Because if x86 is inherently limited to 8-socket scalability and has no luck with extreme RAS, then Intel's decision was right to invest to another ISA for high end servers, like EPIC.
But if Itanium is a low performance CPU, even with high RAS, then Intel is doomed.
I can't see how could penetrate into the top high end systems where the big money is.
Kevin G - Monday, February 24, 2014 - linkIntel has announced that several major RAS features from Itanium will make its way to x86 systems. The main thing is integrated lock step and processor hot swap. These two features can be found on specific x86 servers that provide the additional logic for these.
Similarly, x86 can scale beyond 8 sockets with additional glue logic. This is the same for Itanium and SPARC.
Brutalizer - Tuesday, February 25, 2014 - link"...Similarly, x86 can scale beyond 8 sockets with additional glue logic. This is the same for Itanium and SPARC...."
Yes, there is in fact a 16-socket x86 server released last year by Bullion. It has quite bad performacne, and the cpu utilization is not that good I guess because of the bad perofrmance. If Intel is going to scale beyond 8-sockets, they need to do it well, or nobody is going to use them for SMP work, when they can buy a 8 or 16 socket SPARC or POWER server, with headroom for growth to 32 or 64 sockets.

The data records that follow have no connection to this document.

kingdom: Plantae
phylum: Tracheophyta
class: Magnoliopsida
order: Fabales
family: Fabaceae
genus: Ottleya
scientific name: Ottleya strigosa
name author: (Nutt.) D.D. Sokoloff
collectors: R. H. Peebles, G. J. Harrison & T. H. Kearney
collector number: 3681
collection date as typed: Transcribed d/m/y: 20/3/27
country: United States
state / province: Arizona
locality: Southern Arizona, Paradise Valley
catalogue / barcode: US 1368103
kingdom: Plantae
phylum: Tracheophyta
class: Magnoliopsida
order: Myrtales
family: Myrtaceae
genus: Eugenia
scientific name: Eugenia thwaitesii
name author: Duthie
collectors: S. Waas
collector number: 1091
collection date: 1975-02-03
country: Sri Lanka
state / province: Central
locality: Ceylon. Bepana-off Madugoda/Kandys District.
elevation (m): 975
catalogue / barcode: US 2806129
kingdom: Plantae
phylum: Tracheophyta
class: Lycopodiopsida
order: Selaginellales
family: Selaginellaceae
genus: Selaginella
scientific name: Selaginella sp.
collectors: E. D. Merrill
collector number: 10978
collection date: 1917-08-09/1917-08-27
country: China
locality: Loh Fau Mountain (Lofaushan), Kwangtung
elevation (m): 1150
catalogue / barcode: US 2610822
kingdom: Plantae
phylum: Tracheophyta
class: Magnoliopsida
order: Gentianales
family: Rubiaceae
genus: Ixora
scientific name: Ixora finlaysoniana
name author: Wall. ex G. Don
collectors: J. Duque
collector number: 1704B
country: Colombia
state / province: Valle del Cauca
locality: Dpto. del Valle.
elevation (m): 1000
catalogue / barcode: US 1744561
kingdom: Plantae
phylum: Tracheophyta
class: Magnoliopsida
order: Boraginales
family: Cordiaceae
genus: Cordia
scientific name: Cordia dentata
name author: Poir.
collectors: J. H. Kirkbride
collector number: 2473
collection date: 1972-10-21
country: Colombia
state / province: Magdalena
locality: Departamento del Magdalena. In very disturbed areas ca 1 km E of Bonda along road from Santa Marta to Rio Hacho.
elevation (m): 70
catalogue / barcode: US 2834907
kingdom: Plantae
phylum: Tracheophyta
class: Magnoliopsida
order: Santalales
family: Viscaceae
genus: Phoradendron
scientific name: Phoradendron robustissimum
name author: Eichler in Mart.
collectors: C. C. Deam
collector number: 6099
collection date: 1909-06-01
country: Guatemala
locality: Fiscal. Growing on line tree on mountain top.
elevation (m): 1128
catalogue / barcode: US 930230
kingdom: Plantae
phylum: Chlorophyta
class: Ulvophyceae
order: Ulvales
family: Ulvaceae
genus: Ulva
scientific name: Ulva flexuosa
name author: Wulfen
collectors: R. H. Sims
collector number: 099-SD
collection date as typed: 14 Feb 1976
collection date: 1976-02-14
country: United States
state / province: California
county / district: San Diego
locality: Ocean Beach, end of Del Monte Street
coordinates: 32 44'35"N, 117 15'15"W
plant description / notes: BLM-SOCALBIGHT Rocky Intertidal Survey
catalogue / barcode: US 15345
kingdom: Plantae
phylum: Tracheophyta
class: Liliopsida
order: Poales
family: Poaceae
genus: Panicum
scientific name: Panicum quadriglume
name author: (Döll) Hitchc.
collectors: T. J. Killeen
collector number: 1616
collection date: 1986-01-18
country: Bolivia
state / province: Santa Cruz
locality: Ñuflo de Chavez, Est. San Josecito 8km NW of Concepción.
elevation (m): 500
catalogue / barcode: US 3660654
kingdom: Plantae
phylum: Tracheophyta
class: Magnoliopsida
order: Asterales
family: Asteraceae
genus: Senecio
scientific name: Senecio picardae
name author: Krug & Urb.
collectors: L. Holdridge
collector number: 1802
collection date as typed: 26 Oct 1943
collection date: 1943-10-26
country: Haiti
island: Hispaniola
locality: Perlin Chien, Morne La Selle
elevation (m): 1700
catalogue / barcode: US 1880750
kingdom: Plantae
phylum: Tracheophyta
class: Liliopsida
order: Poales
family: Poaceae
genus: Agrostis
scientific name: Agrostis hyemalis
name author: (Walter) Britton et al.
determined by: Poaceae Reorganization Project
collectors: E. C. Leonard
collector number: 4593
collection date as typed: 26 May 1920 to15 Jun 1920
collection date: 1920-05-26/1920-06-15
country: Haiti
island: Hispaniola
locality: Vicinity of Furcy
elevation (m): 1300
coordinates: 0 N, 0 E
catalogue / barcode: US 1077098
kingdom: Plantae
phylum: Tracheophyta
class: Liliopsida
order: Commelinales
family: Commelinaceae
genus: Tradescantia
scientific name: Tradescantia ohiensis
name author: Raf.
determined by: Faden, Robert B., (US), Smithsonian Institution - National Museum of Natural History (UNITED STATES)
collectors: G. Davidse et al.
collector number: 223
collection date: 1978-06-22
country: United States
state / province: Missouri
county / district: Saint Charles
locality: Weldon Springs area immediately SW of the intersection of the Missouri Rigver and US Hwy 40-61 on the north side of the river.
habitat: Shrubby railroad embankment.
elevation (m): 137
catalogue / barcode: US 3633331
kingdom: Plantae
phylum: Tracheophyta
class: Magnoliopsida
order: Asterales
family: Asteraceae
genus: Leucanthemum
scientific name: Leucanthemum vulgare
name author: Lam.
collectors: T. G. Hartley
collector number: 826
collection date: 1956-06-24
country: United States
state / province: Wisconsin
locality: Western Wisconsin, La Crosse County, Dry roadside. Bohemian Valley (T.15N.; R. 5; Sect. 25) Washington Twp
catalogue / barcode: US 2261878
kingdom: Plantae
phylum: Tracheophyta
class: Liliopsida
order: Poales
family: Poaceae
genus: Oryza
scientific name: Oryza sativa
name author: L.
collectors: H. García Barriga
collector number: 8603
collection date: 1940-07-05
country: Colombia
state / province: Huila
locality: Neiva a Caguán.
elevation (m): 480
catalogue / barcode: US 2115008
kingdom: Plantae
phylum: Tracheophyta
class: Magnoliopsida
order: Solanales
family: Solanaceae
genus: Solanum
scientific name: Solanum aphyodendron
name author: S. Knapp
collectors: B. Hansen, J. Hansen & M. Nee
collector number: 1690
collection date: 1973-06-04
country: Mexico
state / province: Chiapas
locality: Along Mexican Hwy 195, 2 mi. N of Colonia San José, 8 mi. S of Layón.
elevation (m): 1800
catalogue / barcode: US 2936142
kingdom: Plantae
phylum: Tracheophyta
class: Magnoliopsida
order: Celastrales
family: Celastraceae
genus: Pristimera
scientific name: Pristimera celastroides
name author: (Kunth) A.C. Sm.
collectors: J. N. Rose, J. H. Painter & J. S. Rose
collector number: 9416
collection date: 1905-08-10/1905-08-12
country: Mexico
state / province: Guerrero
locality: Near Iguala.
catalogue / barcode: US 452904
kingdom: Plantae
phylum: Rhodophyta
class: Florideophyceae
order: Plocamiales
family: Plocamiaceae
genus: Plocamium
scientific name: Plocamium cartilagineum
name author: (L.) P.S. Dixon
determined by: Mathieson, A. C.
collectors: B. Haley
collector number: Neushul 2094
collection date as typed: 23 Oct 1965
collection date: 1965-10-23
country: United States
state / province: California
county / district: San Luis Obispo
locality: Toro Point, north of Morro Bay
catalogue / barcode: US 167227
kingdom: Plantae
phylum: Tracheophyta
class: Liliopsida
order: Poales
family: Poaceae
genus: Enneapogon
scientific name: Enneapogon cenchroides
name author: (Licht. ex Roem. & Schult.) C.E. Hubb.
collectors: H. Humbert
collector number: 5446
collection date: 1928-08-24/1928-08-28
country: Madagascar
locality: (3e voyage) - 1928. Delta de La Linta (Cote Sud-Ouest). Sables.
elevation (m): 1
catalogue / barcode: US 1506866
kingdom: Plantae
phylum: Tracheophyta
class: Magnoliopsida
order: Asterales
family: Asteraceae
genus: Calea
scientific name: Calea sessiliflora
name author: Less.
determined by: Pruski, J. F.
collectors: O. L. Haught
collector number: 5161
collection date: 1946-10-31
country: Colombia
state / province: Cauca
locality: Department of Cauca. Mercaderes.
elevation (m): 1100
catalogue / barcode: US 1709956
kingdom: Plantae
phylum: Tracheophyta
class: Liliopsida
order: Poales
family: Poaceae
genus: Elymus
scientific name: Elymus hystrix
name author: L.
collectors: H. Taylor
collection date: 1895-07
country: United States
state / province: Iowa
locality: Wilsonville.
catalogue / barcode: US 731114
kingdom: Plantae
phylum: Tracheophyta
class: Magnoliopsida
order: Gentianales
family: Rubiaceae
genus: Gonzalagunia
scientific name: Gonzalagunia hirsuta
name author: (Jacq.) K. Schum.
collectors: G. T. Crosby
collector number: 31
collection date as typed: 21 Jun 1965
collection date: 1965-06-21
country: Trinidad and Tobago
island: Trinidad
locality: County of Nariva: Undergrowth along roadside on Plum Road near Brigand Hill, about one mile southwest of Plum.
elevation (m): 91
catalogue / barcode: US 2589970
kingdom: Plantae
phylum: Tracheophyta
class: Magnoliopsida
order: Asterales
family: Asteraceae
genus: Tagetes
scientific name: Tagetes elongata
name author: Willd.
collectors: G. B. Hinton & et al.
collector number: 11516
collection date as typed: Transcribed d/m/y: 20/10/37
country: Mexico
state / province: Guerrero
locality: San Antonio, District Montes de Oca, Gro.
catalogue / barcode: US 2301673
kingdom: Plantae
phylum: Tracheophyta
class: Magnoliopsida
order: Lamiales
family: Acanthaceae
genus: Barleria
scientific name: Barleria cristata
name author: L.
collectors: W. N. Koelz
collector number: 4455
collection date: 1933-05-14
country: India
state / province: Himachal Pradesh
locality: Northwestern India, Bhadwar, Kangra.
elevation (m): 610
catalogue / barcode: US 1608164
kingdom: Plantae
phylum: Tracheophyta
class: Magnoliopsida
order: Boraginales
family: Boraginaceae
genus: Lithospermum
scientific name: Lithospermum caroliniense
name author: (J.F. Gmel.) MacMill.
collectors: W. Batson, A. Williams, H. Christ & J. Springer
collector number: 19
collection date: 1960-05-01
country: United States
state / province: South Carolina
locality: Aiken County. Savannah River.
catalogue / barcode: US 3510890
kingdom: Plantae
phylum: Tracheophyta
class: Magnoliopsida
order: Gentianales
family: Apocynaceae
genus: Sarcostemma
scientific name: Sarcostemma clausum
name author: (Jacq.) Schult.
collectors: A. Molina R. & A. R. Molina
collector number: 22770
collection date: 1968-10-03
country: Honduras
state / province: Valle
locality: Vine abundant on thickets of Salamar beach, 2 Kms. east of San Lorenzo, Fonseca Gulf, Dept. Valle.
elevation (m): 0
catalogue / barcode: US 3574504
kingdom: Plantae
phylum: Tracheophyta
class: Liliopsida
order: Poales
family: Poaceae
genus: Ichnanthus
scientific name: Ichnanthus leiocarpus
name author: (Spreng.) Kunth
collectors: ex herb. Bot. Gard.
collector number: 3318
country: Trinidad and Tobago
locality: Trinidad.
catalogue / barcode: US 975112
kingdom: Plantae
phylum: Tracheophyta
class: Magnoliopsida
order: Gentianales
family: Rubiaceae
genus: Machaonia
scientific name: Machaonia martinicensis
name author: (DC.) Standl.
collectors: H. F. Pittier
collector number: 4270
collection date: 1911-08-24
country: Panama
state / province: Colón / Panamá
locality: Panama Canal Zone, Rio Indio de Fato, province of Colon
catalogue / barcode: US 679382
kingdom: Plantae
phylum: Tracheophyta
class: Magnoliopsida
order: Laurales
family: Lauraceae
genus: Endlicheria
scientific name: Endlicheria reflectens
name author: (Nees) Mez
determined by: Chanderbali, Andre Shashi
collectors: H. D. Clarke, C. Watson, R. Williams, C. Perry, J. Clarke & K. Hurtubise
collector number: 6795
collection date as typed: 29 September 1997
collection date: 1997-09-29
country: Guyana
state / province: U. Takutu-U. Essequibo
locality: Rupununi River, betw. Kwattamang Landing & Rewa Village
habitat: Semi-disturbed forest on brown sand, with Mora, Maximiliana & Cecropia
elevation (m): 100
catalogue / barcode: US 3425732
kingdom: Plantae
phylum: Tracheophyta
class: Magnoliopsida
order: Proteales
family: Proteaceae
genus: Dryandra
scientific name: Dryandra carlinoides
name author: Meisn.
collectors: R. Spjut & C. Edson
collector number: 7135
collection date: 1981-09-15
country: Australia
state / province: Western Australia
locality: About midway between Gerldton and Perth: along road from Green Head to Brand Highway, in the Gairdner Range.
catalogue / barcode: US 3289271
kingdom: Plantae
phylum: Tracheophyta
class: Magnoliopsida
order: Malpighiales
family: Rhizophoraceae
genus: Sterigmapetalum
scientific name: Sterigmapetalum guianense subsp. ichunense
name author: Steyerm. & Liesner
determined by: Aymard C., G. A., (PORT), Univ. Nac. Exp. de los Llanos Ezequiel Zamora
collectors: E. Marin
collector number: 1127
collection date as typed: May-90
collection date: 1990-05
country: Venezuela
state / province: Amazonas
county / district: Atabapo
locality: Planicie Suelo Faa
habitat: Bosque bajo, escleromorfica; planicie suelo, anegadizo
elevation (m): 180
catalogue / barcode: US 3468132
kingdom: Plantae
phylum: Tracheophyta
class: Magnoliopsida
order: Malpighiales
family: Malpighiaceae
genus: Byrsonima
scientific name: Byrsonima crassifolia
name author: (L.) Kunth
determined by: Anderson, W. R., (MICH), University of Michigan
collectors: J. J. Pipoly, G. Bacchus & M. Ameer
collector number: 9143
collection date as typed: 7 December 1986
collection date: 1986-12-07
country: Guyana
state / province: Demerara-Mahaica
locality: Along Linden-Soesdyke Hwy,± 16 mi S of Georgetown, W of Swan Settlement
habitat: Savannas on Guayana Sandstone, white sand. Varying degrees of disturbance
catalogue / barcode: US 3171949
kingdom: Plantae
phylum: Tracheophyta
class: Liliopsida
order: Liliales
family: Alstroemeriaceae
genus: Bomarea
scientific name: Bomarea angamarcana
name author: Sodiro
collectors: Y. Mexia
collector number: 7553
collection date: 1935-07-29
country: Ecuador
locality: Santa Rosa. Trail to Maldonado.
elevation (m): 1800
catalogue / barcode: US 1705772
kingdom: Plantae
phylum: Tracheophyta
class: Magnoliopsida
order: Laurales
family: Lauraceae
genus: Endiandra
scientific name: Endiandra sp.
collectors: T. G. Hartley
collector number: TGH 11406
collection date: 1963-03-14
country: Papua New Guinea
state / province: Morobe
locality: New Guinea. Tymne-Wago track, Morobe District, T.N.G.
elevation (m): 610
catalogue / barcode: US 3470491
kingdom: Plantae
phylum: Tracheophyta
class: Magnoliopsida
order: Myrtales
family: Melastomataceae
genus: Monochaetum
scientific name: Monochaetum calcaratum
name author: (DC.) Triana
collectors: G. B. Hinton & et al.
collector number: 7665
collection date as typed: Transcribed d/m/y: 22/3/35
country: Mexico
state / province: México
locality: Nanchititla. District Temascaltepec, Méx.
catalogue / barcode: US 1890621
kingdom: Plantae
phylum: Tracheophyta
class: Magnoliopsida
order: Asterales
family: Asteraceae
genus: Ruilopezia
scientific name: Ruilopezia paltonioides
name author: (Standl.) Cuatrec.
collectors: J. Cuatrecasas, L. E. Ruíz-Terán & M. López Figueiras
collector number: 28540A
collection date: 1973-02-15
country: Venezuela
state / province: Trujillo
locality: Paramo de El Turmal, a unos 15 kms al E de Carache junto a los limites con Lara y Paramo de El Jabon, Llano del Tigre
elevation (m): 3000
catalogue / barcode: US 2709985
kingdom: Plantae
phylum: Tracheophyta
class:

Kevin G - Tuesday, February 25, 2014 - linkExcept you are intentionally ignoring the glue logic that SGI has developed for the UV2000.
With Intel phasing out Itanium, their x86 Xeon line is picking up where Itanium left off. It does help that both the recent Itaniums and Xeons are using QPI interconnects as the glue logic developed for one can be used for the other architecture. (I haven't seen this confirmed but I'm pretty sure that the glue logic for the SGI UV1000 was originally intended to be used with Itaniums.)
Brutalizer - Tuesday, February 25, 2014 - linkx86 is not inherently limited to 8-socket scalability. Intel needs to develop techniques to scale beyond 8 sockets - which is very difficult to do. Even if Intel scales above 8-sockets, Intel needs to scale well and utilize all resources - which is difficult. So, with time, we might see 16-socket x86 servers. And in another decade maybe 24 socket x86 servers. But the mature Unix OSes has taken decades to go into 32 socket arena, and they started big, always had big servers as the target. Intel starts from desktop, and trying to venture into larger servers. Intel may succeed given time. But not today.
xakor - Tuesday, February 25, 2014 - linkAre you sure 16+ sockets is the only route to SMP workloads? It seems to me Intel is choosing the direction of not increasing socket count but rather core count, what does that sound like in term of feasibility? What can be said about 72 core 3TFlop Xeon Phi behind a large ERP?
stepz - Wednesday, February 26, 2014 - linkXeon Phi is utterly crap at database/ERP workloads. Extracting memory level parallelism is required to get good per-thread performance in database workloads, and you need a pretty good OoO core to extract it. Xeon Phi is designed for regularly structured computation kernels and will be multiple times slower than a big core. You cannot compensate that with more cores either because the workloads do still have scalability limits where you hit into nasty contention issues. To get even to the level of scalability they currently have has taken blood, sweat and tears on all levels of the stack, from the kernel, through the database engine to the application code using the database.